Latinobarometro researcher Angelica Speich says the region's continuing economic problems are to blame.

"We attribute this decline to the economic crises affecting the region, and to the high expectations of the population, who believed that democracy would not only bring freedom and equality but also economic development," she says.

At the same time, there appears to be little support for returning to authoritarianism. The Latinobarometro survey shows relatively few Latin Americans would support one-party, authoritarian governments.

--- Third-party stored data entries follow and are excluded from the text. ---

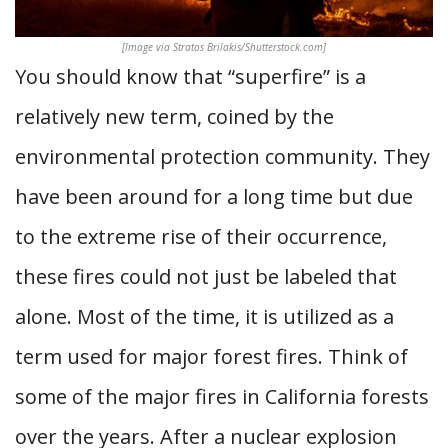
[Image via Stratos Brilakis/Shutterstock.com]
You should know that “superfire” is a
relatively new term, coined by the
environmental protection community. They
have been around for a long time but due
to the extreme rise of their occurrence,
these fires could not just be labeled that
alone. Most of the time, it is utilized as a
term used for major forest fires. Think of
some of the major fires in California forests
over the years. After a nuclear explosion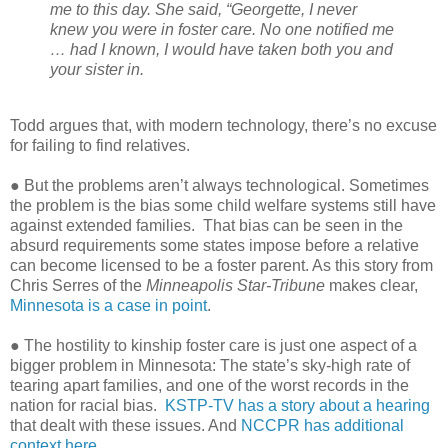
me to this day. She said, “Georgette, I never
knew you were in foster care. No one notified me
… had I known, I would have taken both you and
your sister in.
Todd argues that, with modern technology, there’s no excuse
for failing to find relatives.
● But the problems aren’t always technological. Sometimes
the problem is the bias some child welfare systems still have
against extended families.
That bias can be seen in the
absurd requirements some states impose before a relative
can become licensed to be a foster parent. As this story from
Chris Serres of the
Minneapolis Star-Tribune
makes clear,
Minnesota is a case in point
.
● The hostility to kinship foster care is just one aspect of a
bigger problem in Minnesota: The state’s sky-high rate of
tearing apart families, and one of the worst records in the
nation for racial bias.
KSTP-TV has a story about a hearing
that dealt with these issues. And
NCCPR has additional
context here
.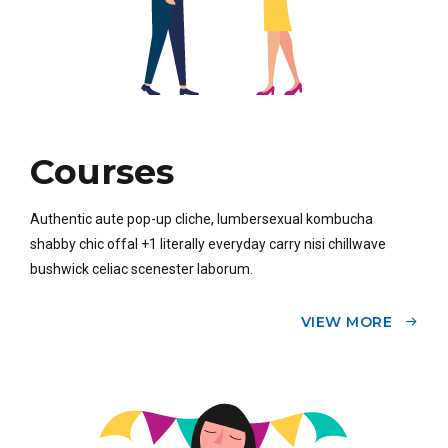
Courses
Authentic aute pop-up cliche, lumbersexual kombucha
shabby chic offal +1 literally everyday carry nisi chillwave
bushwick celiac scenester laborum.
VIEW MORE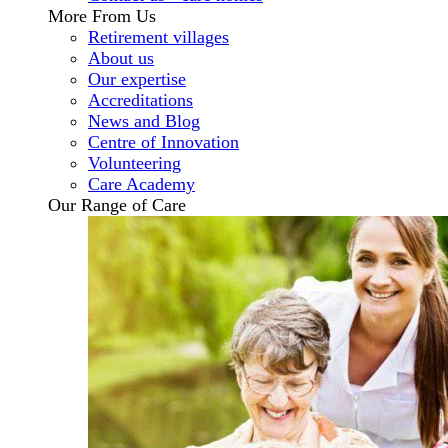
More From Us
Retirement villages
About us
Our expertise
Accreditations
News and Blog
Centre of Innovation
Volunteering
Care Academy
Our Range of Care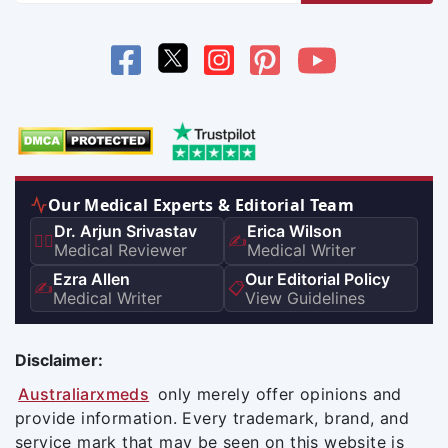
Our Medical Experts & Editorial Team
Dr. Arjun Srivastav
Erica Wilson
👨‍⚕️
✍️
Medical Reviewer
Medical Writer
Ezra Allen
Our Editorial Policy
✍️
📋
Medical Writer
View Guidelines
Disclaimer:
Australiarxmeds
only merely offer opinions and
provide information. Every trademark, brand, and
service mark that may be seen on this website is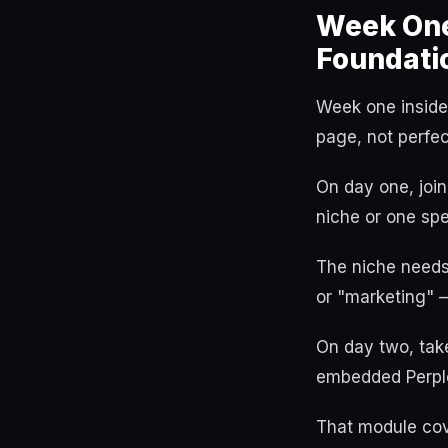
Week One
Foundatio
Week one inside 
page, not perfec
On day one, join
niche or one spe
The niche needs 
or "marketing" —
On day two, tak
embedded Perple
That module cov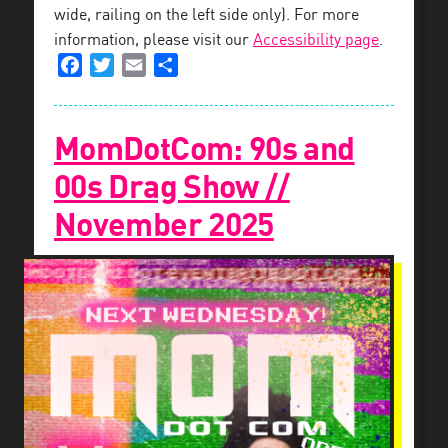
wide, railing on the left side only). For more
information, please visit our
Accessibility page
.
Facebook
Twitter
Email
Share
MomDotCom: 90s and
00s Drag Show //
November 2025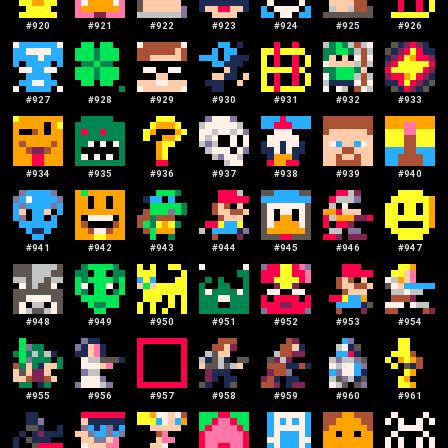
#
920
#
921
#
922
#
923
#
924
#
925
#
926
#
927
#
928
#
929
#
930
#
931
#
932
#
933
#
934
#
935
#
936
#
937
#
938
#
939
#
940
#
941
#
942
#
943
#
944
#
945
#
946
#
947
#
948
#
949
#
950
#
951
#
952
#
953
#
954
#
955
#
956
#
957
#
958
#
959
#
960
#
961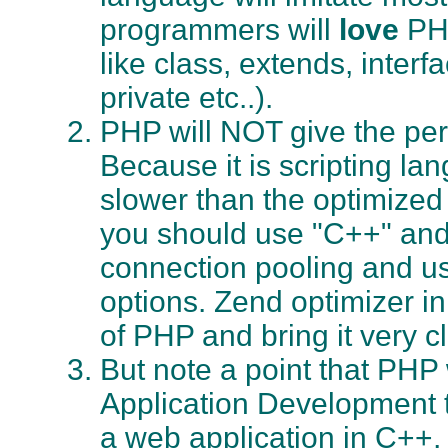
programmers will
love
PHP
like class, extends, interf
private etc..).
PHP will NOT give the pe
Because it is scripting lan
slower than the optimize
you should use "C++" and
connection pooling and u
options. Zend optimizer i
of PHP and bring it very c
But note a point that PHP
Application Development to
a web application in C++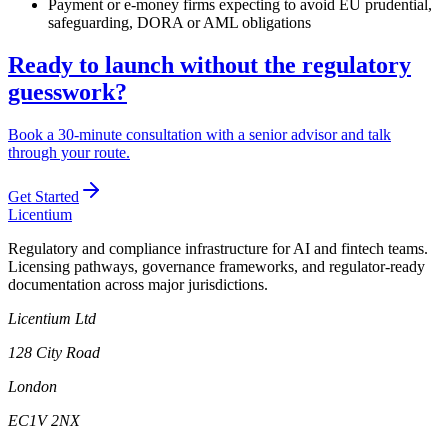
Payment or e-money firms expecting to avoid EU prudential,
safeguarding, DORA or AML obligations
Ready to launch without the regulatory
guesswork?
Book a 30-minute consultation with a senior advisor and talk
through your route.
Get Started
L
icentium
Regulatory and compliance infrastructure for AI and fintech teams.
Licensing pathways, governance frameworks, and regulator-ready
documentation across major jurisdictions.
Licentium Ltd
128 City Road
London
EC1V 2NX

Yet the growing disenchantment with democracy and capitalism is having political repercussions. Anti-globalization protests are on the rise in countries like Brazil, where 40,000 anti-free market demonstrators marched in the Brazilian capital in June and where the head of the leftist Workers party, Luiz Inacio "Lula" da Silva now leads in the opinion polls for next year's presidential race. In Venezuela, President Hugo Chavez retains widespread support in part because of his constant denunciations of the failures of democracy and the free-market system.

Ambler Moss of the North-South Center in Miami believes populism and anti-globalization movements will continue to grow in the region, as long as governments fail to do more to alleviate poverty.

"I think this is going to happen unless there's some real deliverables, to bridge the poverty gap," he says. "I think the Hugo Chavez phenomenon that we see emanates from the fact that as most Venezuela would readily admit, 80 percent of the country was left in poverty even while the elites prospered and the country grew and oil prices rose. If that problem isn't addressed, we're going to see more populist rejection of globalization and of economic integration simply because it hasn't answered the needs of a growing mass of poor people who don't see any hope in it."

With an estimated one-third of Latin Americans still living in poverty, this will be an enormous challenge for the region's democracies. But it is a challenge they will have to meet if the democratic system of government is to survive and prosper in Latin America.